> EXERCISE DIRECTIONS:
Reproduce the entries below exactly, but leave the pictures out.

> DATASET CONTENT:

═══

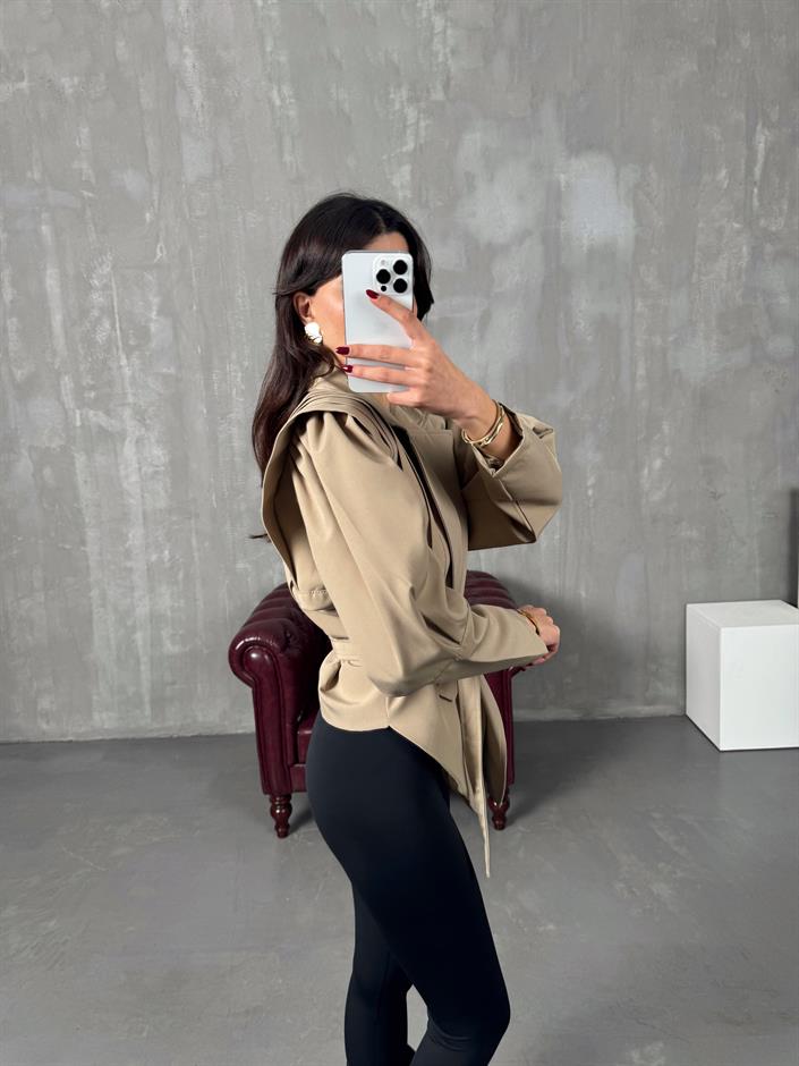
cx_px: 400
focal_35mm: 24
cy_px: 533
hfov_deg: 56.8
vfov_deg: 71.6
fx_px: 739
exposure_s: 1/121
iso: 80
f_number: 1.78
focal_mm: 6.76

═══

> EXERCISE SOLUTION:
cx_px: 400
focal_35mm: 24
cy_px: 533
hfov_deg: 56.8
vfov_deg: 71.6
fx_px: 739
exposure_s: 1/121
iso: 80
f_number: 1.78
focal_mm: 6.76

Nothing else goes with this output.